Wednesday, July 30, 2014
Roger Michalski (Brooklyn Law School) and Abby Wood (USC Gould School of Law) have posted Twombly and Iqbal at the State Level to SSRN.
This paper contributes to the empirical literature on pleading standards by studying the effect of Twombly and Iqbal at the state level. Studying pleading in the states is appealing for three reasons.
First, the findings of this paper are the first to address the empirical workings of pleading regimes where most litigation in the United States occurs. States account for the majority of civil litigation, yet they are understudied doctrinally and empirically. Here, we examine filing behavior, the content and length of complaints, the use of amended complaints, voluntary dismissals, motion to dismiss filed, and dismissal rates.

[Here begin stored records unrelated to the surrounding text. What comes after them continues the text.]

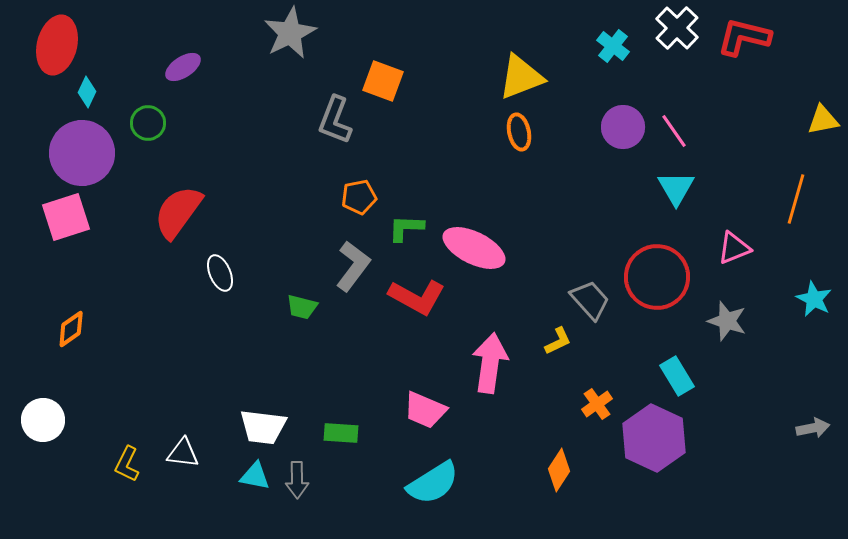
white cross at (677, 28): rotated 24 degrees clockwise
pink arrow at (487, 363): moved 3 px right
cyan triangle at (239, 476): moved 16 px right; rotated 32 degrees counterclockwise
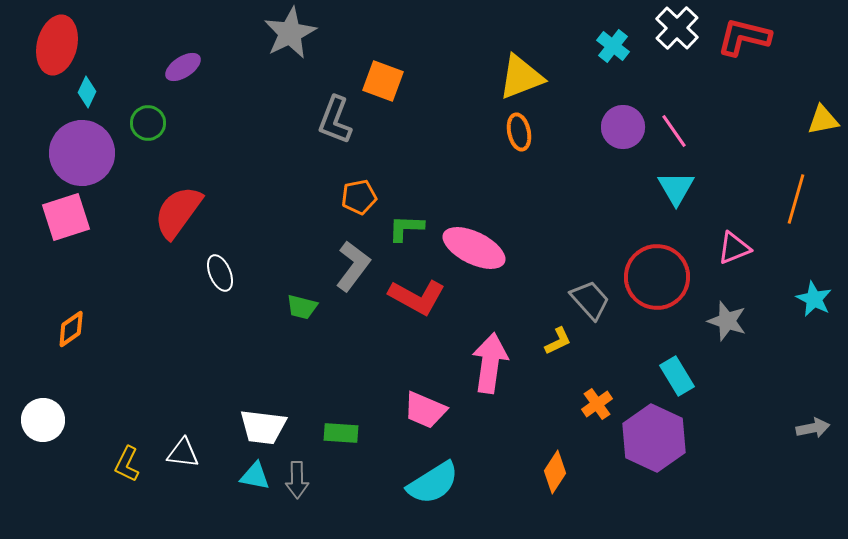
orange diamond at (559, 470): moved 4 px left, 2 px down
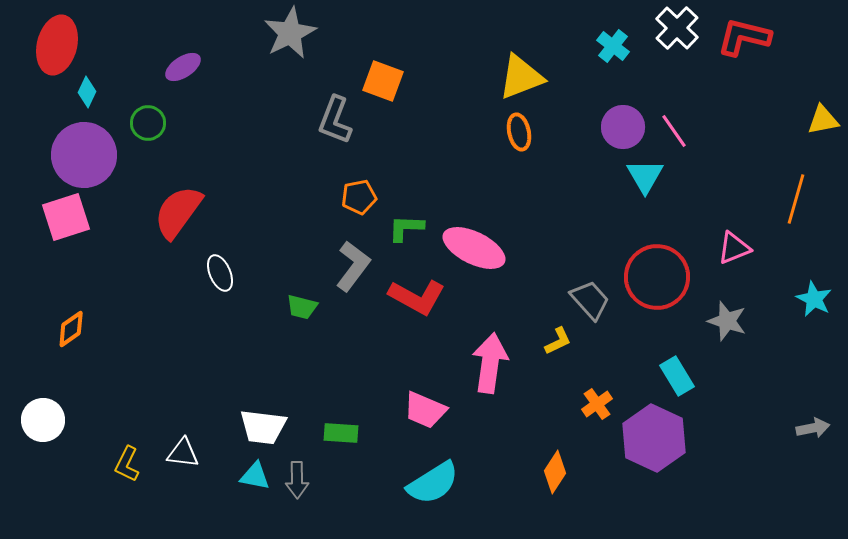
purple circle at (82, 153): moved 2 px right, 2 px down
cyan triangle at (676, 188): moved 31 px left, 12 px up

Second, federal civil procedures only vary across time. There is only one pre-Iqbal federal pleading regime and one post-Iqbal regime. When we consider pleading at the state level, we can leverage differences across space and time. When some states change pleading standards while others do not (as here), we are presented with a natural experiment on the effects of pleading standards ripe for empirical study.
Third, our focus on the state level allows us to introduce synthetic controls to the study of pleading. Using synthetic controls frees us from one of the basic vulnerabilities of using one specific state (or group of states) as a comparison category – the threat that the states are fundamentally different, and we are instead comparing apples and oranges. Synthetic controls allows us to construct a composite of states as a control state, which, by construction, is a close match to the treatment state.
Until now, we simply did not know whether the existing literature at the federal level analyzed an outlier jurisdiction or whether pleading functions similarly in both state and federal courts. This paper fills that gap and lays the groundwork for future empirical research on national procedural uniformity and divergence.